Economic analysts around the globe are asking if the current US banking failures herald the end of the free market economy. Hoping to free up choked credit and avert possible broad market turmoil the $700B emergency bailout plan to buy up sour assets has other nations questioning the current US economic model.

Placing the burden of salvaging major lending institutions on taxpayers has not only nationalized our economy, coupled with our debt in Iraq and Afghanistan damaged our prestige and credit worthiness abroad. One potentially positive consequence of all this is reflected in a new poll by the Pew Research Center. Americans are increasingly in favor of reducing US foreign military commitments in favor of focusing on domestic issues.

At this writing the House has rejected the new, 110 page bill to bailout Wall Street by a vote of 228-205. Critics of the plan rightly note, that unlike the 1933 New Deal, this bill does nothing to improve public works, schools or national infrastructure. Instead the bill rewards the very bankers who have proven to be incompetent to handle our funds.

Perhaps most importantly and not at all spoken about, this monumental crisis illustrates in crystal clear and spectacular empiricism the folly of centralized essential services. Just as a single power plant losing 2 hertz in Ohio can bring down the single machine grid and cut power to ten million people across the Northeast and Midwest America and Canada, so to can the folly of a handful of bankers bring down the economy across the globe.

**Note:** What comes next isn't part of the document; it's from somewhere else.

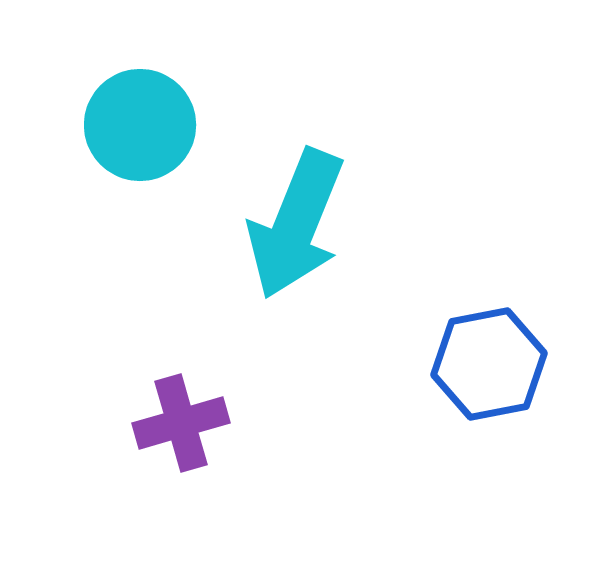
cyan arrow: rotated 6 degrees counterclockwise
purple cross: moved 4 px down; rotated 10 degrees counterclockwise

Decentralizing our banking industry makes just as much sense as decentralizing our electrical grid and power production.

So the US dollar continues to tumble and our international standing plummets with it. Oil producing nations are keeping a tight eye on our central bank as noted in Arab Times.

Banks and money managers borrowed a record amount from the Federal Reserve during the week, nearly US$188bn a day on average, showing the central bank went to extremes to keep the banking system afloat amid the biggest financial crisis since the Great Depression. The data on borrowing from the Fed closed out another day of high anxiety in global money markets. Key measures of funding stress hit record levels on both sides of the Atlantic as nervous market participants awaited developments from Washington on a US$700bn financial bailout plan. Federal Reserve data showed the total amount banks borrowed nearly quadrupled the previous record of $47.97bn per day just the week before.

Congress might have learned from the Great Depression and from the increasing electricity blackouts we continue to experience and this new financial crisis that centralization is just bad for national security. Unfortunately they hope to shore up the same practices that brought about this downfall in the first place and from here, it feels very much like my pocket is being picked.

As winter approaches and many Americans struggle to heat their homes it may be reassuring to know that the PTC (Federal Production Tax Credit) was extended by Congress. The PTC provides a tax credit for large institutional investors with passive income and is firmly believed to be important in the development of utility scale renewable energy development like wind.

On the one hand this is great news for the future of clean, inexpensive renewable power though it further erodes our tax base. On the other hand the taxpayer may soon be rescuing the same institutional lenders who qualify for the PTC. Unfortunately the taxpayer will pay the cost of the PTC and pay the interest on the money borrowed from China to finance it.